Psst...Do you smell that? I think it's...yes, definitely...Mmmm, segue.
Speaking of "Marvel zombies," they're back! Again. For the fifth or sixth time. Like the bad joke told over and over until it becomes funny, Marvel Zombies Return (#1 of 5) picks up where Fred Van Lente and Nick Dragotta left off with whatever the hell the last unnecessary Marvel Zombie mini-series left off, beating the (un)dead horse so hard this time that the whole goofy/gross mess seems to finally click in that same great way it did with Robert Kirkman and Sean Phillips original crack at spinning off the insane Mark Millar inventions into their own series.
I ate this issue up like it were the tasty Zen Lavian-meat filling inside the Silver Surfer's cosmic shell. Violent, disgusting, funny--but with heart (not just for devouring). The whole book is top notch, but this page really captures what you should expect. The comic's creamy, brain-filled center, if you will:
The final book on my list isn't "strange" for the same reasons as the previous two oddball titles, or even because I had to break out a dictionary to understand the title (who says "Gyre"?!). In fact, Batman: The Widening Gyre (#1 of 6) happens to be a really, really good Batman comic--smartly written, unexpectedly adult, introspective toward the whole Bat-franchise, and (so far) outside of the confines of current dead-Bruce continuity--so we're dealing with the REAL Batman, fo' sho'. This book is merely strange for three reasons:
1. It is written by Kevin Smith--something I will never get used to, no matter how many comics the guy who made Alanis Morrisette God and Ben Affleck watchable slaps his name onto.
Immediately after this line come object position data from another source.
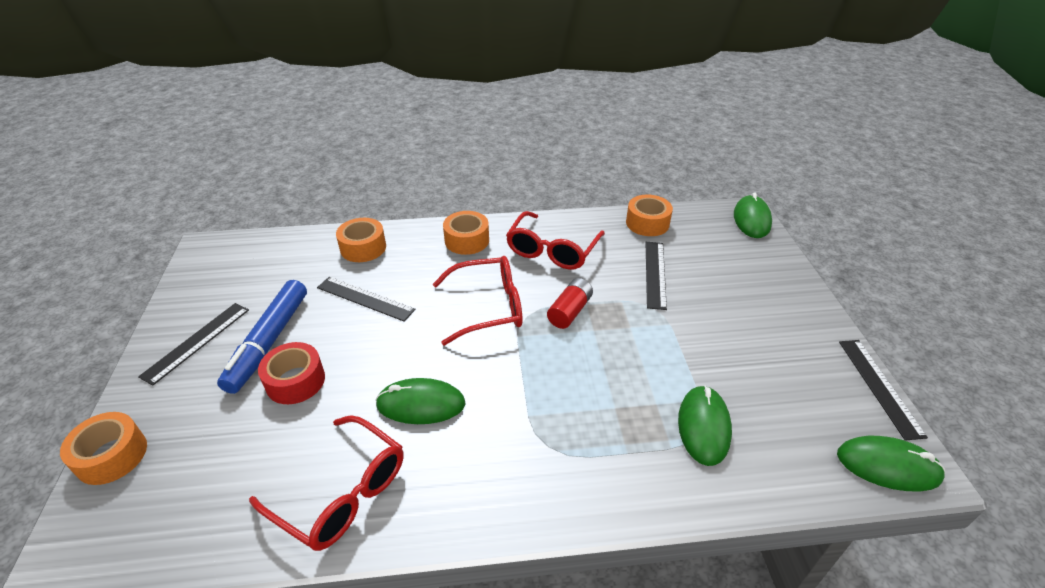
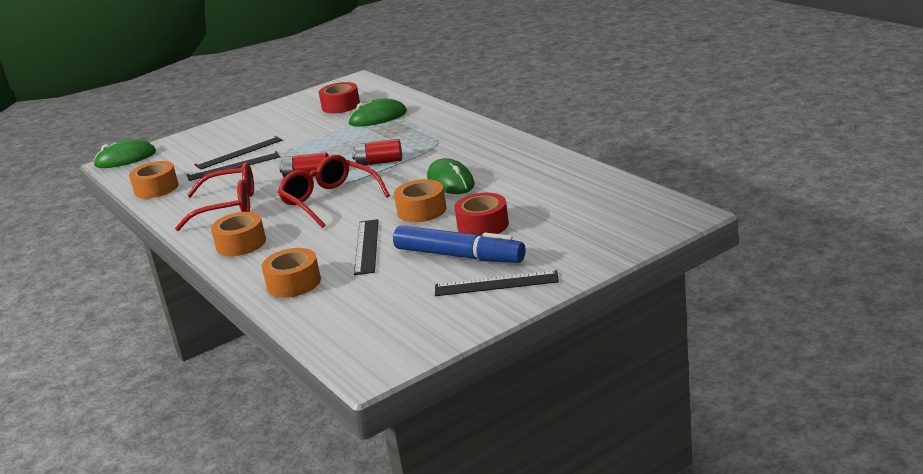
camera: 115 degrees left, 15 degrees down
(112, 456) = (622, 245): orange tape -> orange tape (422, 210)
(269, 341) = (458, 256): blue marker -> blue marker turned 45 degrees clockwise
(341, 492) = (540, 172): red glasses -> none
(544, 372) = (379, 162): none -> red battery
(792, 409) = (341, 106): none -> red tape
(879, 386) = (300, 95): black ruler -> black ruler (239, 152)
(888, 466) = (360, 84): green mouse -> none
2. This series--Smith's second crack at Batman with Flanagan, the previous mini already in the bag and well-received by fans--is allegedly going to be released on schedule! This is something fans (or would've-been-fans) of his Marvel work (not even worth linking too, to tell the truth, and some of which took years between issues, while the rest is STILL taking years) have been conditioned to think as unlikely as Bucky coming back from the grave (I guess we saw how that worked out, eh).
3. The book is illustrated by Walt Flanagan, the guy who manages (managed?) Smith's Red Bank, NJ, comic shop and, according to legend, has an awesome dog. Being a punchline in Kevin Smith's movies before he became a very competent comic artist (shades of Matt Wagner) is going to haunt Walt for a long, long time.
But forget all that insider fanboy junk. This is a solid Bat book that is just as good (though in different ways) as the Grant Morrison/Frank Quitely "Bat-Dick and Damian" series that everyone (me included) has been raving about. Smith's Batman is more than just brooding and batarangs (how can you brood when you eat a bagged lunch in the Batmobile en route to action?), his Dick Grayson is full of personality (not a euphemism), and his Poison Ivy will make you feel funny in the pants (that one IS a euphemism). The story builds at a nice pace, has more than one unexpected turn, and ends on an intriguing question mark that will definitely bring me back for issue 2. It will also bring me back to my local comic shop looking to pick up that last story he did with Walt, which I originally skipped out of lack of faith in his ability to get the job done, be it on time or at all. I'm back on board for Kevin Smith, Comic Book Writer.